El líder cubano que se presentó en Caracas lo hizo sabiendo muy bien que iba a seducir, a apaciguar, a comprar respetabilidad de la mano del presidente venezolano. Castro tuvo palabras comedidas, alentadoras sobre lo que cabía esperar de la Administración Bush, deseos de concordia casi universales. Rodeado de una claque espontánea, que no se trataba ya de su propia comitiva de periodistas, sino de prensa local, y de los vecinos países latinoamericanos, Fidel Castro celebró una rueda de prensa en la que la nota lamentable la ponían los del patio de butacas aplaudiendo sus intervenciones, coreando su nombre, mientras una tras otra las preguntas complacientes, cribados los nombres de quienes las formulaban, se sucedían para su lucimiento. Pero lucimiento sí lo hubo, en muchos casos apayasado, de un actor que conoce bien a su auditorio, que hace los mutis y marca las pausas en el instante adecuado, que desempolva viejos chistes, y estrena nuevas ocurrencias en cascada, chapoteando como en un festín en su propia gloria del momento.

Volver a la OEA

En la rueda, Castro no dijo realmente que fuera a retirarse en vida, como se ha difundido de manera demasiado literal, sino que si se moría en el cargo era evidente que no habría tenido tiempo de retirarse; pero afirmó sobre todo que Cuba estaba dispuesta a reintegrarse, en las circunstancias apropiadas, en la Organización de Estados Americanos, aunque Carlos Andrés Pérez jamás dijo que pensara, al menos por ahora, trabajar por esa invitación.
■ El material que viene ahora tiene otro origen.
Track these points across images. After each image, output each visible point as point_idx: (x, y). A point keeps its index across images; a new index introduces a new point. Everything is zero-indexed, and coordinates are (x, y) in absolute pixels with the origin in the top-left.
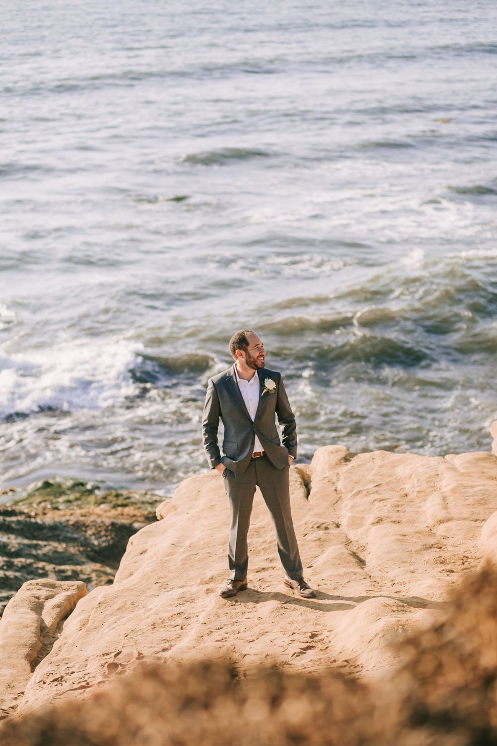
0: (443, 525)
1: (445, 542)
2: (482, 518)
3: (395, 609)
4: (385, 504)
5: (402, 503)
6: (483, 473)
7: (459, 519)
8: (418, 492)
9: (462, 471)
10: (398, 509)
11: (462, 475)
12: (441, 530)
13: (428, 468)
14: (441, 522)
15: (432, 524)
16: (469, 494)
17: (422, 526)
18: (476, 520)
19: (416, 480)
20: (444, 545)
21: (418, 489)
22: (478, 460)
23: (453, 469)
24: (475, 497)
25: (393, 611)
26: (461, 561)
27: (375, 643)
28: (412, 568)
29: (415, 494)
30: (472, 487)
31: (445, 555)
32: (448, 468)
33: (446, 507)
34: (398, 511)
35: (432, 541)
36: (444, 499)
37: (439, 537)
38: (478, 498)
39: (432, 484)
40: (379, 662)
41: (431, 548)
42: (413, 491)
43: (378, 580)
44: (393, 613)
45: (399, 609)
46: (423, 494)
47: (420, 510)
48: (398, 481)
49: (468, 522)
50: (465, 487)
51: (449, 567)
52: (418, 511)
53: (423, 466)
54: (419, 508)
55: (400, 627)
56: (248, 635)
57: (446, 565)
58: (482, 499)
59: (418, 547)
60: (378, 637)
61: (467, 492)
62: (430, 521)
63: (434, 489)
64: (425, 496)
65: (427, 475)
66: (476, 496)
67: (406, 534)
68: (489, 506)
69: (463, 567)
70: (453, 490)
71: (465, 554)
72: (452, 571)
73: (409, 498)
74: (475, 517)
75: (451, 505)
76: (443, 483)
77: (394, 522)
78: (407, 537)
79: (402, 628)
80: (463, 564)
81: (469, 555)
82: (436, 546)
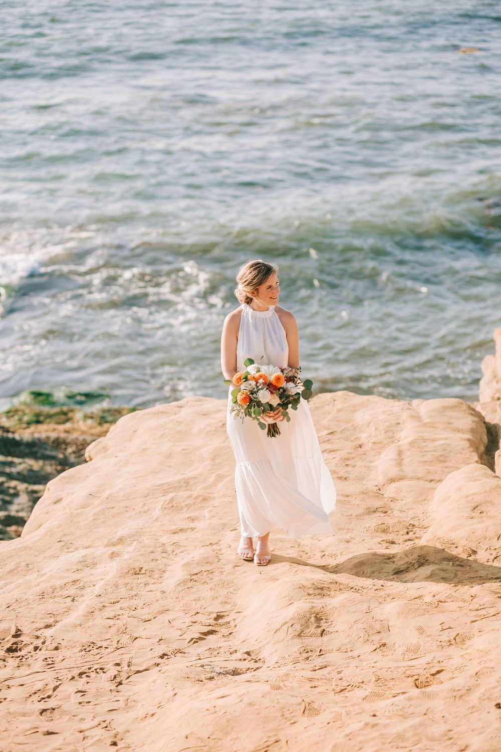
0: (394, 485)
1: (392, 505)
2: (438, 479)
3: (311, 592)
4: (334, 456)
5: (353, 455)
6: (449, 423)
7: (412, 478)
8: (374, 443)
9: (427, 420)
10: (348, 463)
11: (426, 425)
12: (390, 491)
13: (389, 415)
14: (392, 480)
15: (382, 483)
16: (429, 450)
17: (370, 485)
18: (431, 481)
19: (374, 428)
20: (391, 509)
21: (374, 440)
22: (446, 408)
23: (417, 417)
24: (435, 453)
25: (309, 595)
26: (406, 531)
27: (282, 634)
28: (348, 537)
29: (370, 445)
30: (434, 440)
31: (389, 521)
32: (412, 417)
33: (400, 464)
34: (347, 465)
35: (377, 503)
36: (400, 453)
37: (387, 499)
38: (438, 454)
39: (390, 434)
40: (283, 658)
41: (375, 512)
42: (368, 442)
43: (307, 549)
44: (308, 597)
45: (317, 592)
46: (379, 446)
47: (372, 464)
48: (355, 428)
49: (422, 483)
50: (425, 440)
51: (390, 537)
52: (369, 467)
53: (384, 412)
54: (371, 462)
55: (313, 615)
56: (144, 613)
57: (388, 534)
58: (442, 456)
59: (361, 510)
60: (285, 627)
61: (426, 446)
62: (380, 480)
63: (392, 440)
64: (380, 448)
65: (387, 424)
66: (435, 451)
67: (349, 494)
68: (449, 464)
69: (407, 537)
70: (412, 444)
71: (412, 522)
72: (393, 543)
73: (363, 449)
74: (430, 477)
75: (406, 461)
76: (403, 434)
77: (340, 478)
78: (349, 498)
79: (316, 617)
80: (408, 533)
81: (416, 523)
82: (380, 510)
Un Castro vigoroso, pero de 60 años, parece dispuesto a jugar el juego del presidente venezolano, haciendo valer una influencia que limite sus posiciones en Nicaragua y el Salvador, pero a cambio de que cese el estado de sitio, y de que Cuba entre a participar en la ceremonia general de la distensión entre el Este y el Oeste. Al mismo tiempo, el comandante de La Habana tiene un papel que jugar en esa reconstrucción de nuevos centros de poder latinoamericanos. Castro convertido en un cierto icono, el dinosaurio desdentado que vomita fuego en technicolor es necesario, mientras los que se consideran verdaderos líderes, Carlos Andrés el primero de ellos, quieren negociar un new deal para el continente. Es como si el torrencial socialdemócrata venezolano hubiera decidido que la América Latina necesitase un nuevo Bolívar del siglo XX, y ese personaje sólo pudiera serlo él mismo.